The city council is proposing to reduce the speed limit on part of the Golden Mile - from the Lambton Quay/Panama St intersection to the far end of Manners St - from 30kmh to 20kmh in response to pedestrian injuries and fatalities along the route.
Andy Smith, president of pedestrian advocacy group Living Streets Aotearoa, welcomed the proposal.
"We're talking about the Golden Mile, New Zealand's premier shopping strip, we don't need a race track."
But pedestrians could not become complacent, he said.
Wellington road policing manager Inspector Pete Baird said conservative speed limits in areas with a heavy mix of pedestrians and vehicles were a good idea.
But the change was being looked at primarily because of the choices of pedestrians, not motorists, he said. Police data showed most cars and buses on the Golden Mile were already travelling at less than 20kmh.
The public have until October 26 to have their say on the change. The reduced speed limit would come into effect in December.
The council's transport portfolio leader, Andy Foster, said the proposed change was born out of a recent review of pedestrian safety.
At least 13 people have been hit - including jogger Venessa Green, who was killed last year, and NZ Bus director Tim Brown, who suffered multiple broken bones and a punctured lung in July.
Since 2007, 54 serious injury accidents and three fatal pedestrian accidents have happened along the Golden Mile. "This is about taking action to reduce the risk of another serious crash."

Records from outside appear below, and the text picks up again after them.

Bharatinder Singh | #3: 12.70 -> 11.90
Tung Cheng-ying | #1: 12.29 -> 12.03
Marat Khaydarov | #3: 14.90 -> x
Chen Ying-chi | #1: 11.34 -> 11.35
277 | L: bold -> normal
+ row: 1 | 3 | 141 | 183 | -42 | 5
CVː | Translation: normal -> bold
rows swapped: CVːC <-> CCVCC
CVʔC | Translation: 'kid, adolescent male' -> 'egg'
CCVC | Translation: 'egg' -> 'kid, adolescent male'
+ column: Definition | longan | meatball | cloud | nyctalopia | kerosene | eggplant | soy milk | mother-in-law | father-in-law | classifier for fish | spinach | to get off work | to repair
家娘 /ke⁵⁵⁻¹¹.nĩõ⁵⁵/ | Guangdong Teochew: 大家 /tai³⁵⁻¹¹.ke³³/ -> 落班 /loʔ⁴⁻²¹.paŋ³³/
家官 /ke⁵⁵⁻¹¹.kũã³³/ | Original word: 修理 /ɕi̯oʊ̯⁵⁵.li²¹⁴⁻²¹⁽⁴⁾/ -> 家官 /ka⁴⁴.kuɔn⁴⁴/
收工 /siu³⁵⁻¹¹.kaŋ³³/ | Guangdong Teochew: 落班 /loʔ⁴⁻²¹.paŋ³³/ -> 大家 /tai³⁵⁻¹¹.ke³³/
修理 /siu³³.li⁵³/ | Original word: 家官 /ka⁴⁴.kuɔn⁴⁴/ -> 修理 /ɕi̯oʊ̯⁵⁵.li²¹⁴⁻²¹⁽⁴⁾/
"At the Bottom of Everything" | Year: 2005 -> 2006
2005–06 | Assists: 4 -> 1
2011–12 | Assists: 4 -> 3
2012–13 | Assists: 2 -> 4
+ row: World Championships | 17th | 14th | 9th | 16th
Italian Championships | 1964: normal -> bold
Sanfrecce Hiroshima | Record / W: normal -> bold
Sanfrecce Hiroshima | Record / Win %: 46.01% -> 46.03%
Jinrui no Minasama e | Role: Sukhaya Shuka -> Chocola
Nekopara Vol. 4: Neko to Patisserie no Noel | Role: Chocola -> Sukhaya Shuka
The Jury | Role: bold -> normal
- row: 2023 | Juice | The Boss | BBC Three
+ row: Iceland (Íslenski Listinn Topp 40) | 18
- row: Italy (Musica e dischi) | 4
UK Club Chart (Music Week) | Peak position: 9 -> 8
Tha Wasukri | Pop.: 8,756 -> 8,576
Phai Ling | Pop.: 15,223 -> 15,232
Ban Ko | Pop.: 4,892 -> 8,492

NZ Bus supported the proposed changed and was looking at ways to make the front of its buses more visible, Mr Foster said.
But city councillor John Morrison said the move was yet another knee-jerk reaction that did not address the real problem. "Because the problem to me is a couple of people getting hit by buses and we've got to sort out why that happens."
SLOWER YOU GO, SMALLER THE MESS
The risk of serious injury for a pedestrian hit by a vehicle travelling at 20kmh is about a third compared with a similar collision at 30kmh, according to Wellington City Council.
Transport portfolio leader Andy Foster said for every kilometre an hour the traffic speed was reduced, the council expected a 2 to 3 per cent drop in crashes. "And lowering the speed limit also reduces the severity of crashes."
Living Streets Aotearoa president Andy Smith said: "At 60kmh you're guaranteed to bust a spinal cord. At 30kmh, you'll bounce off the car, hopefully, and only break a few bones."
Wellington road policing manager Inspector Pete Baird said most buses trundled along the Golden Mile at between 13kmh and 17kmh but getting hit by a 12-tonne bus "is like getting hit by a car at 140kmh".